Work item. Read through the listing, and wherever a line holds the word "ankle", return it.

----- Data records

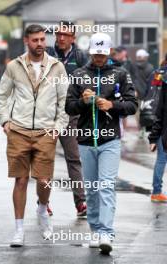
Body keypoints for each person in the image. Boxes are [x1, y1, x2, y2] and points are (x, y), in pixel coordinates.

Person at [0, 24, 69, 247]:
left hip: (46, 131)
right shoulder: (14, 67)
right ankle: (19, 230)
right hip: (18, 130)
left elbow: (64, 101)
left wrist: (58, 127)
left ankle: (42, 209)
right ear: (26, 41)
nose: (40, 44)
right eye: (35, 40)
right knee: (20, 179)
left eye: (42, 40)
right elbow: (2, 96)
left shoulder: (56, 67)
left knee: (44, 180)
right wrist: (5, 121)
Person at [65, 33, 138, 254]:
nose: (99, 57)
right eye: (96, 53)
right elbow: (69, 107)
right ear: (90, 52)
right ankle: (96, 230)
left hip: (110, 141)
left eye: (102, 53)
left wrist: (112, 105)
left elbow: (132, 105)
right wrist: (84, 101)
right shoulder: (78, 74)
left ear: (108, 52)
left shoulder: (120, 74)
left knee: (106, 186)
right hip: (86, 140)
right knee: (92, 189)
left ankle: (106, 232)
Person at [46, 21, 88, 217]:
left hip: (71, 115)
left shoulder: (80, 57)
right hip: (47, 116)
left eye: (65, 34)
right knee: (44, 159)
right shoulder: (46, 53)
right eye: (58, 33)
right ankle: (43, 202)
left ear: (73, 37)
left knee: (74, 159)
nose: (61, 37)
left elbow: (87, 83)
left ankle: (81, 203)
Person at [148, 56, 167, 202]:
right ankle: (156, 191)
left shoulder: (158, 73)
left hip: (161, 125)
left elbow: (159, 108)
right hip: (162, 126)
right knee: (161, 159)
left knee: (161, 160)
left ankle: (156, 191)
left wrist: (153, 136)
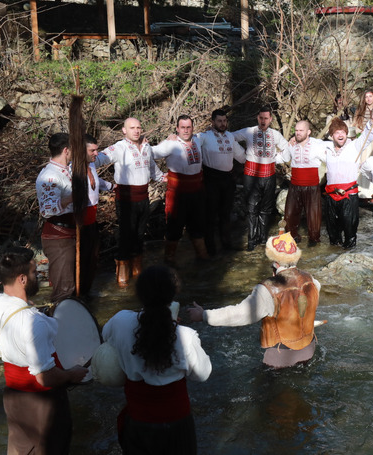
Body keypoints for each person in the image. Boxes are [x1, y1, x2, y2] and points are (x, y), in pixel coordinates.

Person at [0, 247, 88, 455]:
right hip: (43, 404)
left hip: (13, 398)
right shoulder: (34, 323)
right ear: (22, 279)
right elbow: (44, 377)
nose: (38, 276)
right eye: (33, 273)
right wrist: (71, 375)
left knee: (20, 450)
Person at [102, 265, 212, 455]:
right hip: (176, 423)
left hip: (138, 420)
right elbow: (202, 374)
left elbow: (106, 338)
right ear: (172, 296)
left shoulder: (120, 321)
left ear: (140, 294)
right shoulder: (185, 336)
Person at [188, 230, 321, 368]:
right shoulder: (311, 280)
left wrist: (204, 315)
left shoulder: (267, 290)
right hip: (309, 350)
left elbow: (240, 314)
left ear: (275, 264)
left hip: (280, 358)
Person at [95, 117, 165, 287]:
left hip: (143, 198)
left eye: (139, 127)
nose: (136, 130)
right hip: (126, 200)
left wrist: (164, 177)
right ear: (124, 130)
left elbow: (152, 170)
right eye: (132, 127)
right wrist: (86, 156)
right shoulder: (119, 148)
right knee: (126, 236)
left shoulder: (147, 146)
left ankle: (137, 270)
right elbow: (98, 159)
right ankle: (122, 275)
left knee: (140, 235)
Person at [321, 108, 373, 249]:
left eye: (343, 132)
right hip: (331, 196)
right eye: (337, 133)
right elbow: (309, 142)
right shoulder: (326, 147)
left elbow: (368, 134)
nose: (340, 135)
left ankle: (349, 258)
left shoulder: (355, 146)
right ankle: (333, 258)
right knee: (333, 233)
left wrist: (372, 121)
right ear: (332, 135)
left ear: (347, 134)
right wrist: (294, 140)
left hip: (349, 195)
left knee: (350, 230)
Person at [153, 115, 210, 263]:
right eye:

----------

Task result.
right ankle: (19, 230)
left ankle: (42, 209)
right ankle: (96, 230)
left ankle: (106, 232)
right ankle: (43, 202)
left ankle: (81, 203)
right ankle: (156, 191)
left ankle: (156, 191)
left ankle: (137, 270)
right ankle: (122, 275)
left ankle: (349, 258)
right ankle: (333, 258)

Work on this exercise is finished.